Today I learned that #bikelife has many money and health benefits. 

As Gizmodo’s own Alissa Walker has explained before, increasing the number of people who walk in a neighborhood has the power to increase property values and neighborhood community. “Walking is the simplest, most cost-efficient way to improve a city’s economic and environmental viability,” Walker writes. 

Meanwhile, a good overview of this evidence about cycling to work is a sprawling review in the Scandinavian Journal of Medicine & Science in Sports called Health benefits of cycling: a systematic review, that evaluated 16 different studies dealing with everything from an association between cycling and lower instances of colon cancer to simple cardiovascular fitness benefits. But overall, 14 of the 16 studies showed health benefits to cycling to work, even when the pace is slower and the distance short.

More importantly, 14 of the studies showed that there’s a strong inverserelationship between cycling and mortality–whether from cardiovascular disease or colon cancer. Their conclusion is straight forward: Riding work will improve your fitness, reduce the risk of death by cardiovascular disease or cancer, as well as risk of obesity.

Wallace Stevens famously composed his poems while walking to work every day at an insurance company. One of my favorite mystery writers, Michael Gilbert, wrote many novels while commuting on the train to and from his legal practice in London. There's just something about driving in particular that seems inimical to that kind of rhythmic and creative multitasking, at least for me.

I wonder if that will still be true once self driving cars are taking us from place to place. 
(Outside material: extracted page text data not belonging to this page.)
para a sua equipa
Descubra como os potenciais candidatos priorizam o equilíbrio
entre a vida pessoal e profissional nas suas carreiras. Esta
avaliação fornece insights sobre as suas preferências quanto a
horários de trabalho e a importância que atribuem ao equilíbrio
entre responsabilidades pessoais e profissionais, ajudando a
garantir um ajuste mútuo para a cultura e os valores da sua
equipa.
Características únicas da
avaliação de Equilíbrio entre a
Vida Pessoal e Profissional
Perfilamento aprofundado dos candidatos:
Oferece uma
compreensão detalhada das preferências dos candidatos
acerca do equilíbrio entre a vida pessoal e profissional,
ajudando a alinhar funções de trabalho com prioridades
I much prefer walking to biking. 

I commute both to, from, and for work using public transit. Not having to drive lets me listen to audio books and the audio version of the Economist (reading while moving makes me nauseous). In a week I get through about a weekly issue of the Economist and one book (I try to alternate between fiction and non-fiction). I definitely couldn't do that if I drove. It would be too distracting. If I lived closer to work, I would definitely walk instead of taking public transit.

I can see self-driving cars being a real health problem via lack of exercise, as they'll deliver you right to your destination. While with public transit you usually have to do at least some walking to get to a transit stop.